The "Obama birther" conspiracy is a perfect example. Even after repeated fact-checks confirming that Barack Obama was born in the U.S., many Americans still believed the false claim. The controversy itself kept the myth alive, and the more people saw it discussed, the more it felt like a legitimate question rather than a settled fact.
Misinformation doesn’t just influence what we believe—it rewires how we remember. Studies show that when people are exposed to false claims, they later struggle to recall whether they were true or false. In one experiment, participants read fictional crime reports containing false details. Even after being told which information was incorrect, they continued to rely on it when making decisions about the case. The misinformation had already shaped their perception.
A similar study found that even when false headlines were labeled as “false,” people who saw them multiple times were more likely to believe them later. Just seeing misinformation repeatedly made it feel more familiar, and familiarity often wins over fact-checking.

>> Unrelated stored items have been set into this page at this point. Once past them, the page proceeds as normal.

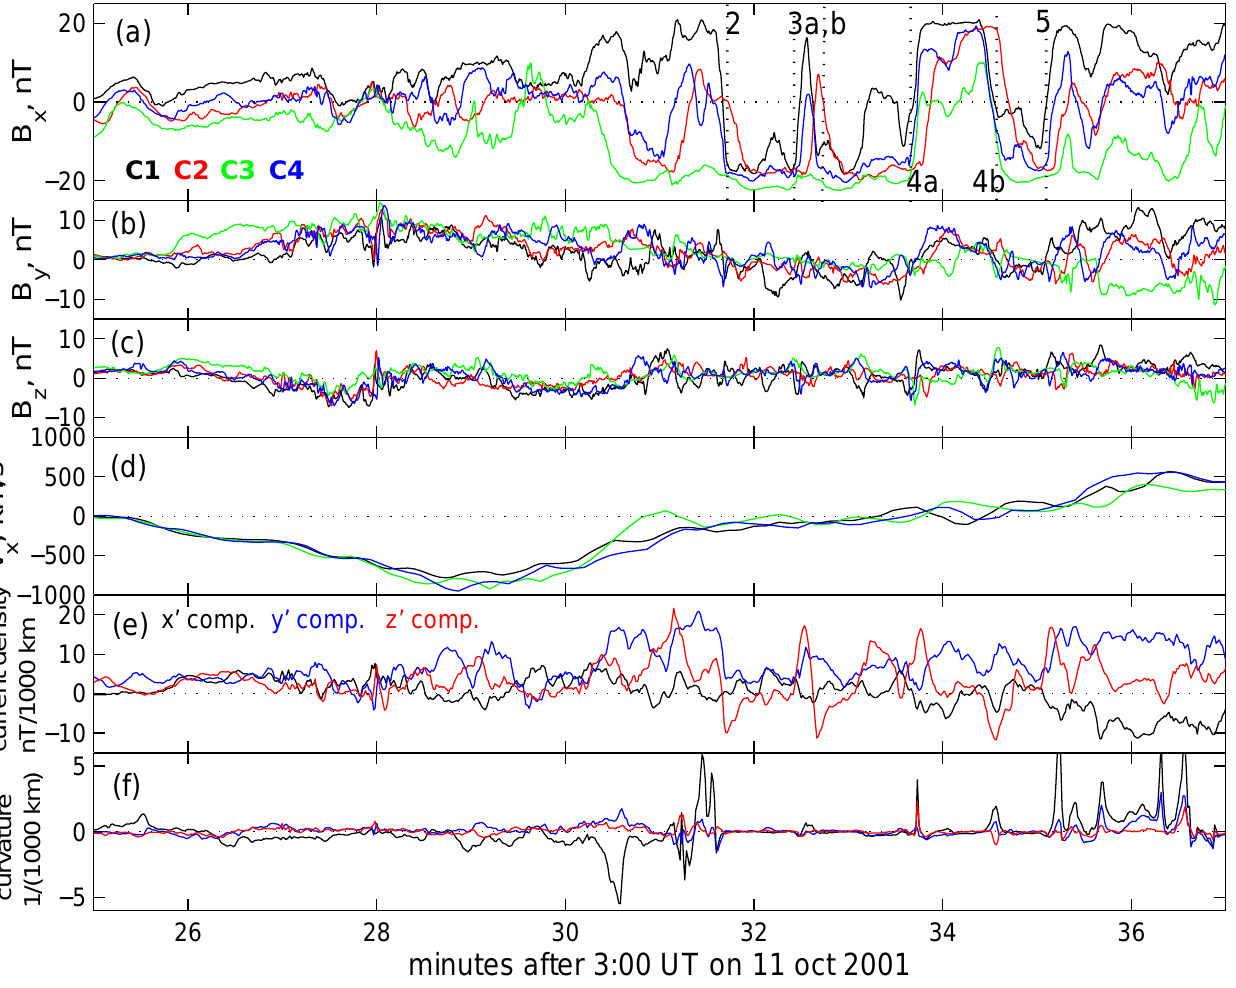
Fig. 5. Observed and calculated quantities during the event, given in the x 0 y 0 z 0 coordinate system defined in Sect. 2.4. (a–c) Magnetic field components. Data from Cluster 1 in black, C2 in red, C3 in green and C4 in blue. (d) x component of proton flow velocity, colours as in (a–c). Proton data from C2 is missing because its CIS instrument group is broken. (e) Current density and (f) curvature vector at the Cluster barycentre. x 0 component in black, y 0 in blue and z 0 in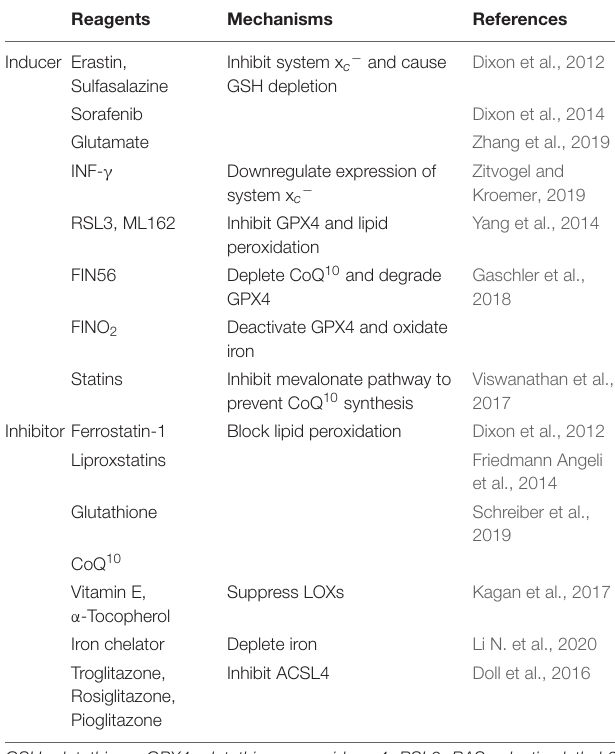
TABLE 2 | Common inducers and inhibitors of ferroptosis and their functioning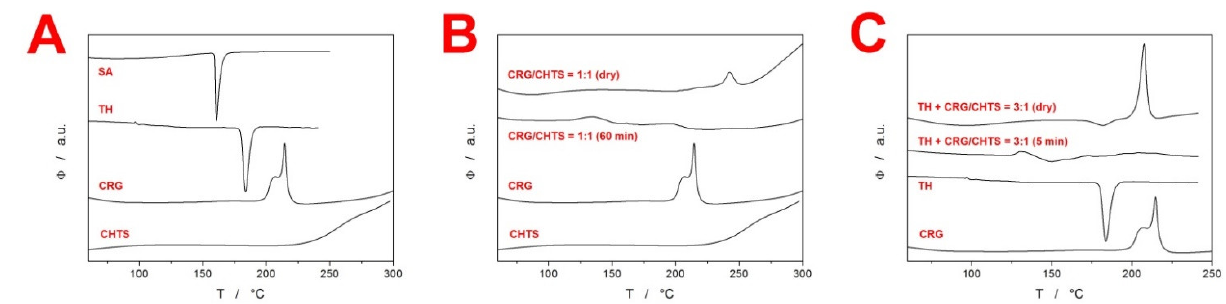
Figure 1. ( A ) DSC curves obtained at 30 °C·min −1 for the major pure components of the present matrix tablets. ( B ) DSC curves for the dry and wetted (within the standard acidic dissolution procedure) binary CRG/CHTS tablets and their pure components. ( C ) DSC curves for the dry and wetted (within the standard acidic dissolution procedure) example TH-containing formulation (F18) and their pure substances.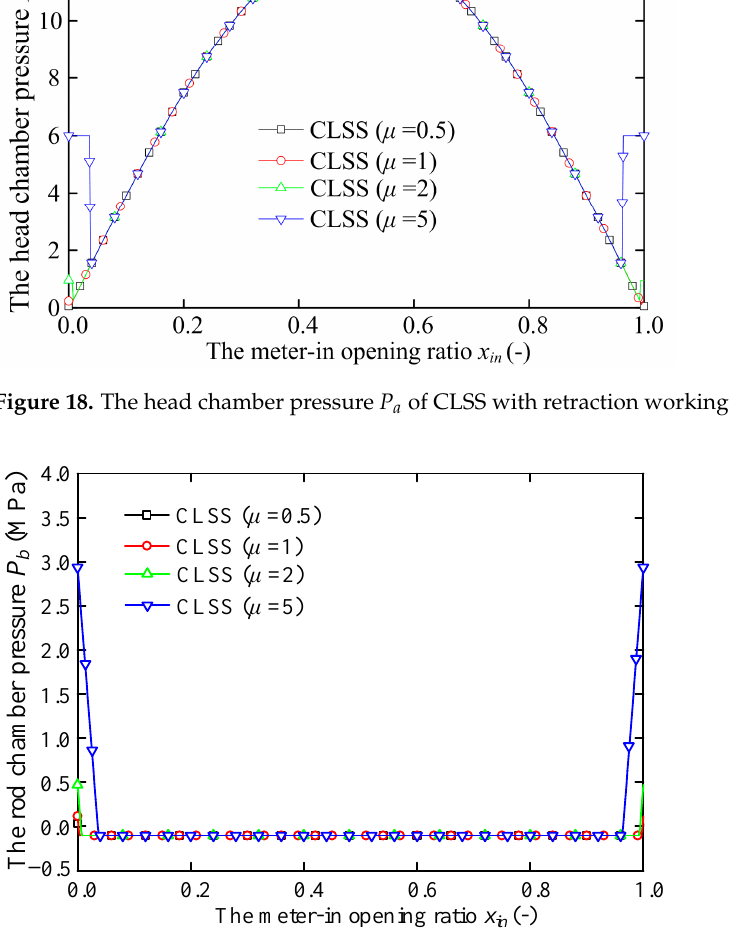
Figure 20. The flow rate Q a of the cylinder head chamber of CLSS with retraction working mode.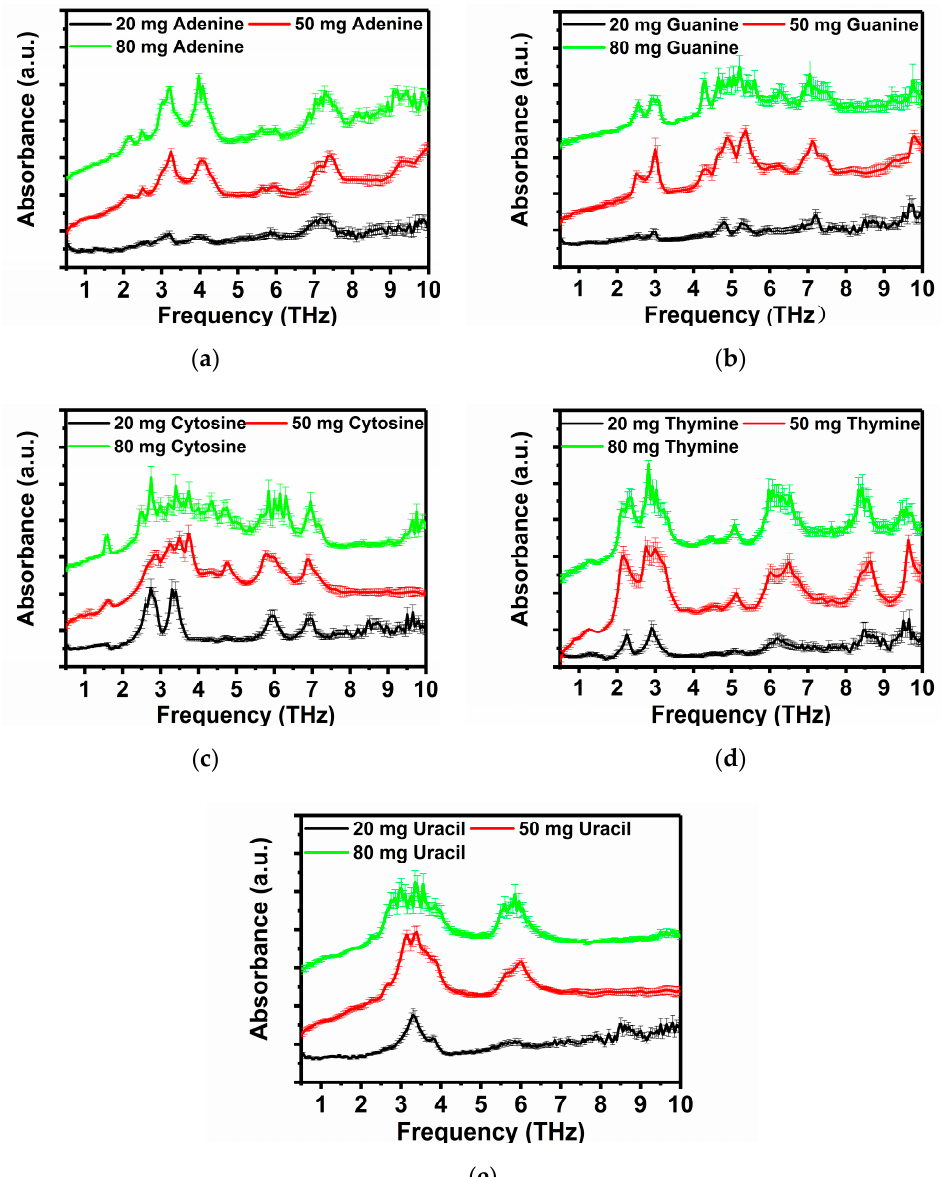
Figure 4. Absorption spectra of DNA/RNA nucleobases with three different mass. ( a ) Adenine; ( b ) Guanine; ( c ) Cytosine; ( d ) Thymine; ( e ) Uracil.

Once misinformation takes hold, it’s hard to erase. Debunking helps, but it’s rarely enough. The most effective strategy isn’t correcting falsehoods after they spread—it’s preventing them from taking hold in the first place.
Psychologists have found that prebunking works better than debunking. Teaching people how misinformation spreads before they encounter it makes them more resistant to it. If you know in advance that certain headlines use emotional manipulation to mislead, you’re less likely to fall for them.
The source of a claim matters just as much as its content. When people first hear something, they often remember the claim but forget where it came from. That’s why misinformation spreads so easily from shady websites while legitimate sources struggle to correct it. Before believing a claim, it’s worth asking: Who benefits from me believing this?
Truth also needs to be more engaging. If misinformation spreads through emotional, compelling narratives, fact-checking needs to do the same. Dry, technical corrections don’t stick. One effective approach is the “truth sandwich”—repeating the correct information before and after addressing the false claim. Instead of saying, “Vaccines don’t cause autism,” a better correction would be: “Vaccines are safe and save millions of lives. The claim that they cause autism is false and based on a debunked study. In reality, vaccines are one of the greatest medical advancements in history.” By reinforcing the truth at the beginning and end, the false claim doesn’t dominate the conversation.
Once a false idea spreads, it rarely disappears completely. Even when people accept a correction, traces of the misinformation remain in their memory, waiting to resurface. That’s why the best defense isn’t just fact-checking—it’s teaching people how to spot misinformation before it spreads.